ACEMOĞLU’NUN DOSYASI KABARIK
Kılıçdaroğlu’nun ‘yeni ekonomi kurmayı’ olarak tanıtılan Daron Acemoğlu’nun hünerleri batı merkezcilik, IMF’cilik ve açılımcılıkla da sınırlı değil. Ermeni kökenli bir Türk vatandaşı olan Acemoğlu, Ermenistan’la ve Ermenilerle ilgili konularda da aktif. Ahmet Altan, Mehmet Altan ve Osman Kavala gibi isimler için düzenlenen kampanyalara da katılmış. FETÖ’nün medya ayağına yapılan operasyonlara karşı yayınlanan bildiriye destek olmuş. 2014 yılında, Türkiye’de tarih ders kitaplarından Ermenilerin Anadolu'da Türkler'e yaptığı katliamları anlatan konuların çıkarılması için imza toplamış.
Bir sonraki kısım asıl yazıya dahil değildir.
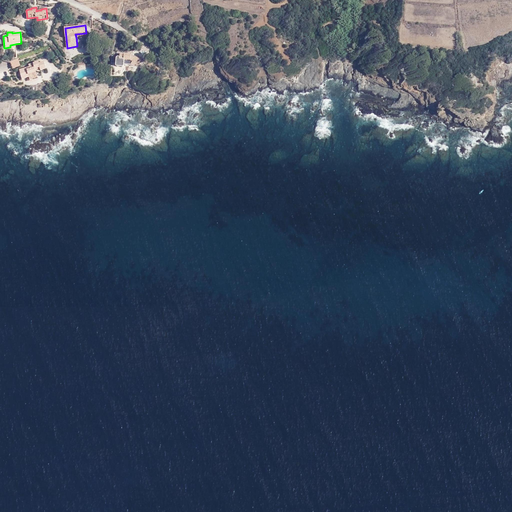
[(123,67),(125,65),(125,61),(129,62),(131,63),(130,65),(133,66),(134,66),(135,65),(139,66),(142,60),(131,55),(120,54),(120,57),(118,57),(116,59),(116,65),(117,66),(119,67),(123,67)]
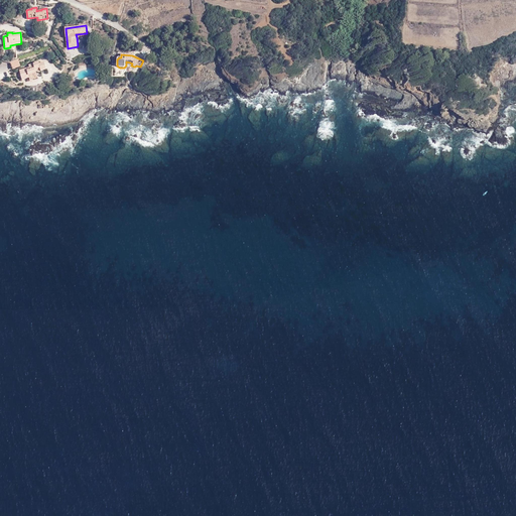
[(12,70),(20,67),(18,60),(10,63),(12,70)]
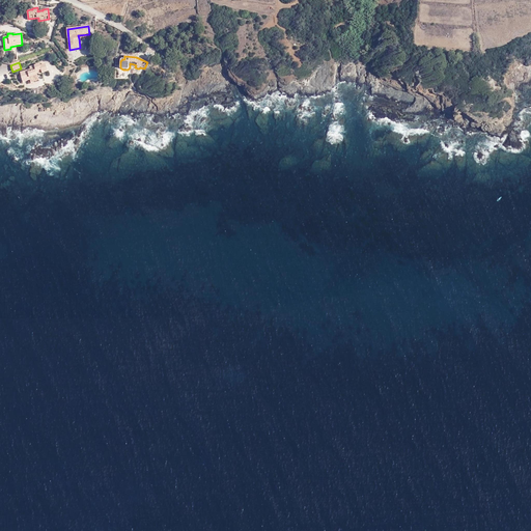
[(40,70),(42,73),(48,71),(46,63),(39,65),(39,63),(29,66),(30,70),(20,73),(23,82),(30,80),(30,81),(38,78),(37,76),(36,72),(40,70)]
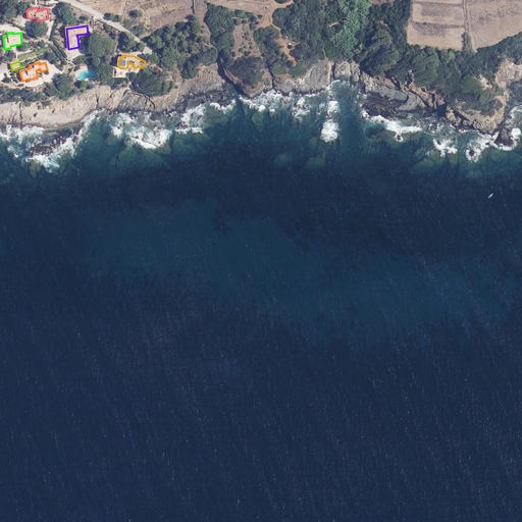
All buildings are outlined.
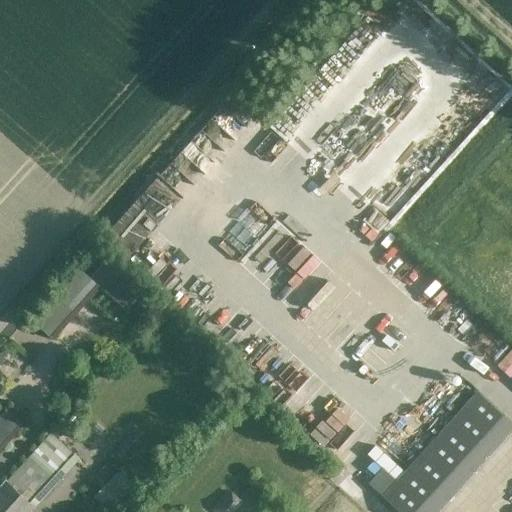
[(179,199),(156,178),(111,228),(134,249),(179,199)]
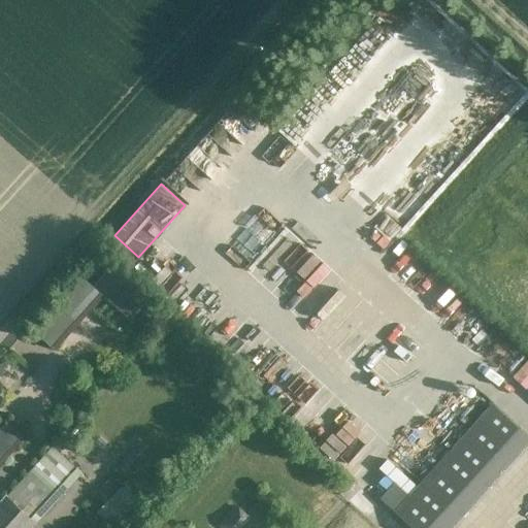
[(108,268),(92,286),(103,295),(101,297),(129,322),(146,302),(108,268)]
‘TARİH DERS KİTAPLARI TOPLATILSIN’
2014 yılında bir grup batıcı aydın ilk ve ortaöğretim tarih dersi kitaplarında, başta Ermeniler ve Kürtler olmak üzere etnik, dini ve kültür gruplarına yönelik nefret ve düşmanlık içeren ifadeler olduğunu iddia etti. İddiayı gündeme getirenler arasında Acemoğlu da vardı. Yapılan çağrıda, “İnkilâp Tarihi ve Tarih Ders kitapları, başta Ermeni öğrencilerden olmak üzere, özür dilenerek derhal toplatılmalıdır. 2015’e giderken özlenen Türk Ermeni barışının yolu buradan geçer.” denildi.
GÜLEN’DEN TEŞEKKÜR İDDİASI
Öte yandan Yenişafak internet sitesi FETÖ elebaşı Fethullah Gülen’in Daron Acemoğlu’na teşekkür mesajı yayınladığını öne sürdü. 15 Temmuz darbe girişimi öncesinde, FETÖ’nün medya grubuna düzenlenen operasyonlara karşı çıkan bildiriye destek olduğu için teşekkür edildiğini aktaran haberde Gülen’in, “Ahmet Altan, Ali Bulaç, Nilüfer Göle, Ahmet Ümit, Ferhat Kentel, Daron Acemoğlu, Hasan Cemal, Doğan Akın, Cengiz Çandar gibi cesur isimlerin duruşu, hem umut hem de istikameti şaşıranlar için deniz feneriydi." ifadelerini kullandığı belirtildi.